We drove the 30 miles from Redlodge to Cody, Wyoming and felt like we were in another world.
Cody was a nice clean town. We had lunch in a very old restaurant called the "Irma", which sported a fancy buffet for 6.95. I had the goulash with fried pollack and shrimp. Chuck made a veggie burrito with lots of cheese and sour cream, and the tomato sauce and spaghetti.
The waitress was professional (and cute!), the decor was Buffalo Bill related (as is the entire town), and the moghogany paneling, tables, frames, ect.. combined with the old pictures of locals from yesteryear, made for an excellent lunch experience.

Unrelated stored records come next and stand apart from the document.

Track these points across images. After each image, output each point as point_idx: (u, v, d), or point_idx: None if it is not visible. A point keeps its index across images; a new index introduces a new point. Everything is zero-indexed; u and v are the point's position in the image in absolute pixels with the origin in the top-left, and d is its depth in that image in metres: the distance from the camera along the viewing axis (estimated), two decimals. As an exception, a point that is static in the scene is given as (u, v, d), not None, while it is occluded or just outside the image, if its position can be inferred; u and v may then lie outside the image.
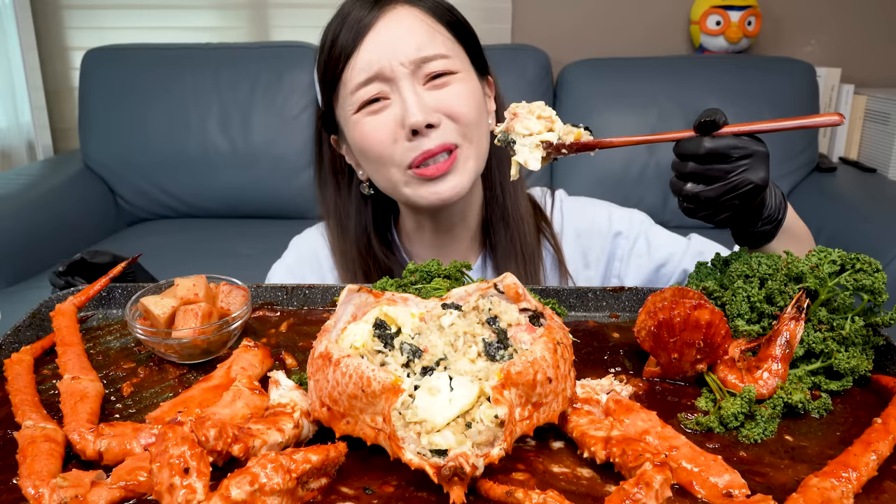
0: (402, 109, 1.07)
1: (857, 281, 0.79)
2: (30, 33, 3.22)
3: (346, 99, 1.11)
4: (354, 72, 1.08)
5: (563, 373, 0.66)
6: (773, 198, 0.97)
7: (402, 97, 1.07)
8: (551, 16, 3.23)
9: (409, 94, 1.07)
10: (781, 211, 0.98)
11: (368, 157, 1.12)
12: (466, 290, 0.77)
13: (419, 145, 1.07)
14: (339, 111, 1.15)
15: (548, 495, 0.57)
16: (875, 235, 2.30)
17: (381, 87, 1.08)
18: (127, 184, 2.99)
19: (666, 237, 1.29)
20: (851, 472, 0.61)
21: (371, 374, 0.62)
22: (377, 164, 1.12)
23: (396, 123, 1.08)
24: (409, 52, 1.07)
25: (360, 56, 1.08)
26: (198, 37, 3.27)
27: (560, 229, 1.32)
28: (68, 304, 0.93)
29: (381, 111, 1.09)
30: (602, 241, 1.30)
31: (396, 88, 1.08)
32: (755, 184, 0.85)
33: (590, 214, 1.32)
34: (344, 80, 1.10)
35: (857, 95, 3.02)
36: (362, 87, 1.08)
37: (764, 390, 0.75)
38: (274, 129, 2.94)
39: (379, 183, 1.17)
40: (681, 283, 1.25)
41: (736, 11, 2.99)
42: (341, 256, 1.27)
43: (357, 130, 1.11)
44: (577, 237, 1.31)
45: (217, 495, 0.54)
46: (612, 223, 1.30)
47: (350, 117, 1.11)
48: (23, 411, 0.72)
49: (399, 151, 1.09)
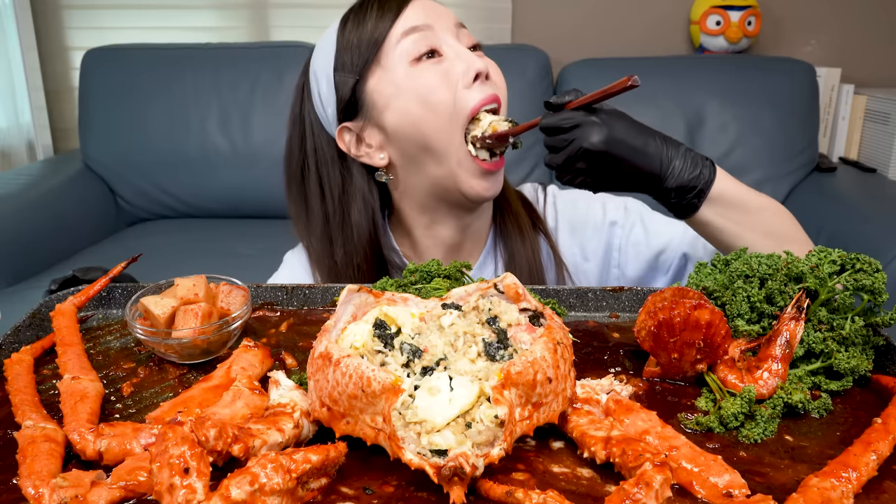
0: (459, 59, 1.12)
1: (857, 281, 0.79)
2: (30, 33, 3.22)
3: (393, 54, 1.12)
4: (407, 23, 1.12)
5: (563, 373, 0.66)
6: (683, 166, 1.02)
7: (456, 50, 1.13)
8: (551, 16, 3.23)
9: (461, 46, 1.14)
10: (702, 181, 1.02)
11: (433, 104, 1.11)
12: (466, 290, 0.77)
13: (480, 94, 1.12)
14: (379, 76, 1.14)
15: (548, 495, 0.57)
16: (875, 235, 2.30)
17: (433, 42, 1.12)
18: (127, 184, 2.99)
19: (663, 223, 1.28)
20: (851, 472, 0.61)
21: (371, 374, 0.62)
22: (436, 116, 1.12)
23: (456, 73, 1.11)
24: (450, 17, 1.16)
25: (407, 15, 1.13)
26: (198, 37, 3.27)
27: (555, 225, 1.32)
28: (68, 304, 0.93)
29: (439, 63, 1.12)
30: (598, 233, 1.29)
31: (447, 44, 1.13)
32: (585, 148, 0.98)
33: (584, 207, 1.32)
34: (390, 38, 1.12)
35: (857, 95, 3.02)
36: (414, 40, 1.12)
37: (764, 390, 0.75)
38: (274, 129, 2.94)
39: (426, 147, 1.14)
40: (681, 267, 1.25)
41: (736, 11, 2.99)
42: (334, 268, 1.24)
43: (418, 78, 1.11)
44: (572, 231, 1.31)
45: (217, 495, 0.54)
46: (607, 214, 1.30)
47: (406, 68, 1.12)
48: (23, 411, 0.72)
49: (462, 98, 1.11)
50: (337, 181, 1.22)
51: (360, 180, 1.21)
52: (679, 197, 1.03)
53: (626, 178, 1.02)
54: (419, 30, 1.12)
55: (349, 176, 1.22)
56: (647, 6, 3.21)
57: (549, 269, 1.28)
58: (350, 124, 1.19)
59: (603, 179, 1.03)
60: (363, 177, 1.22)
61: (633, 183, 1.03)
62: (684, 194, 1.03)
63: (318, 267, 1.26)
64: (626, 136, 1.00)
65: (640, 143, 1.01)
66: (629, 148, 1.00)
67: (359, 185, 1.22)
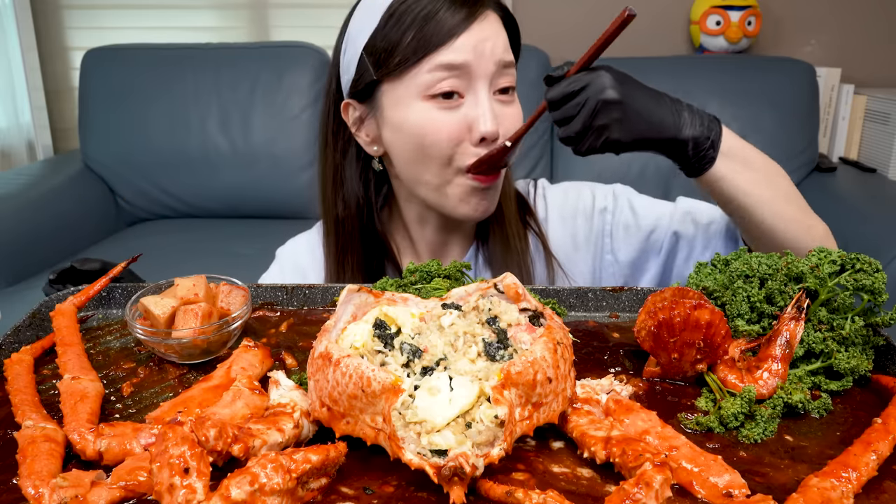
0: (475, 113, 1.08)
1: (857, 281, 0.79)
2: (30, 33, 3.22)
3: (416, 79, 1.07)
4: (446, 58, 1.06)
5: (563, 373, 0.66)
6: (692, 119, 1.03)
7: (477, 100, 1.08)
8: (551, 16, 3.23)
9: (484, 98, 1.08)
10: (712, 132, 1.03)
11: (428, 148, 1.09)
12: (466, 290, 0.77)
13: (481, 151, 1.09)
14: (393, 90, 1.10)
15: (548, 495, 0.57)
16: (875, 235, 2.30)
17: (457, 84, 1.07)
18: (127, 184, 2.99)
19: (650, 203, 1.28)
20: (851, 472, 0.61)
21: (371, 374, 0.62)
22: (431, 158, 1.10)
23: (465, 124, 1.08)
24: (497, 53, 1.09)
25: (454, 46, 1.06)
26: (198, 37, 3.28)
27: (545, 216, 1.32)
28: (68, 304, 0.93)
29: (453, 108, 1.08)
30: (589, 221, 1.29)
31: (473, 90, 1.08)
32: (602, 100, 0.96)
33: (573, 197, 1.32)
34: (419, 66, 1.07)
35: (857, 95, 3.02)
36: (442, 71, 1.06)
37: (764, 390, 0.75)
38: (274, 129, 2.94)
39: (423, 173, 1.13)
40: (673, 246, 1.25)
41: (736, 11, 2.99)
42: (333, 226, 1.24)
43: (424, 119, 1.08)
44: (562, 221, 1.31)
45: (217, 495, 0.54)
46: (597, 201, 1.29)
47: (414, 102, 1.08)
48: (23, 411, 0.72)
49: (465, 152, 1.09)
50: (341, 135, 1.23)
51: (359, 149, 1.22)
52: (696, 148, 1.02)
53: (646, 128, 1.00)
54: (453, 70, 1.06)
55: (352, 139, 1.22)
56: (648, 6, 3.21)
57: (538, 262, 1.28)
58: (356, 104, 1.17)
59: (626, 132, 0.99)
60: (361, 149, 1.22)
61: (652, 133, 1.01)
62: (700, 145, 1.02)
63: (325, 231, 1.27)
64: (636, 85, 1.00)
65: (650, 92, 1.01)
66: (643, 95, 0.99)
67: (358, 151, 1.22)
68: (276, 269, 1.35)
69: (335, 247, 1.25)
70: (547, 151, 3.00)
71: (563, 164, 2.97)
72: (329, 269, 1.26)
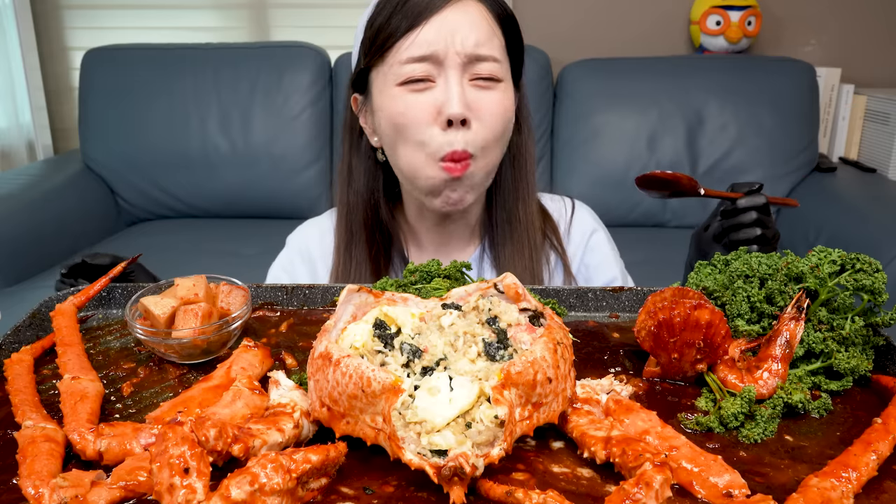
0: (444, 97, 1.08)
1: (857, 281, 0.79)
2: (30, 33, 3.22)
3: (392, 68, 1.11)
4: (412, 46, 1.09)
5: (563, 373, 0.66)
6: None
7: (447, 84, 1.09)
8: (551, 16, 3.23)
9: (454, 83, 1.08)
10: None
11: (401, 132, 1.12)
12: (466, 290, 0.77)
13: (452, 141, 1.09)
14: (378, 77, 1.14)
15: (548, 495, 0.57)
16: (875, 235, 2.30)
17: (430, 70, 1.09)
18: (127, 184, 3.00)
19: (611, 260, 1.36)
20: (851, 472, 0.61)
21: (371, 374, 0.62)
22: (406, 142, 1.12)
23: (434, 108, 1.09)
24: (467, 45, 1.09)
25: (421, 33, 1.08)
26: (198, 37, 3.27)
27: (567, 236, 1.34)
28: (68, 304, 0.93)
29: (423, 91, 1.10)
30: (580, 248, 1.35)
31: (444, 75, 1.09)
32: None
33: (589, 227, 1.36)
34: (397, 49, 1.10)
35: (857, 95, 3.02)
36: (414, 63, 1.09)
37: (764, 390, 0.75)
38: (274, 129, 2.94)
39: (400, 159, 1.15)
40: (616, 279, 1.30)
41: (736, 11, 2.99)
42: (345, 216, 1.26)
43: (397, 103, 1.11)
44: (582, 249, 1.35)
45: (217, 495, 0.54)
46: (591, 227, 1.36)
47: (391, 88, 1.11)
48: (23, 411, 0.72)
49: (432, 137, 1.10)
50: (354, 128, 1.26)
51: (368, 142, 1.25)
52: None
53: None
54: (422, 61, 1.09)
55: (363, 132, 1.25)
56: (647, 6, 3.21)
57: (557, 279, 1.30)
58: (358, 95, 1.21)
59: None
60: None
61: None
62: None
63: (340, 203, 1.28)
64: None
65: None
66: None
67: (367, 143, 1.24)
68: (284, 254, 1.36)
69: (345, 237, 1.26)
70: (547, 151, 3.00)
71: (563, 165, 2.97)
72: (338, 260, 1.27)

Leaving Cody, we headed South toward Thermopolis and beyond. As lonely and desolate Wyoming seems, the topography is fascinating. The rolling hills, half frozen rivers and lakes, the distant mountains, the wildlife, and the general lack of people, seem appealing to me. I hope Wyoming always keeps it's population small. We wound up skirting the "Wind River Range", which is a national Park and has little vehicle access. The Range gets less visitors than most of the other Parks in the system. Avid hikers who venture this wilderness, are the only ones who get to experience the Wind River Range. Anyone brave and tough enough to traverse the 70 or so miles to cross the Mountains, has my deepest respect. The place has most of North America's largest and most dangerous animals. It nice to know that such a large refuge exists for them in the lower 48.
After 6 hours or more in the rough looking lands, we started over the Northern end of the Wind River Range. We passed through the mountain town of Dubois, and continued toward Jackson Hole, which would be my hometown for a couple days.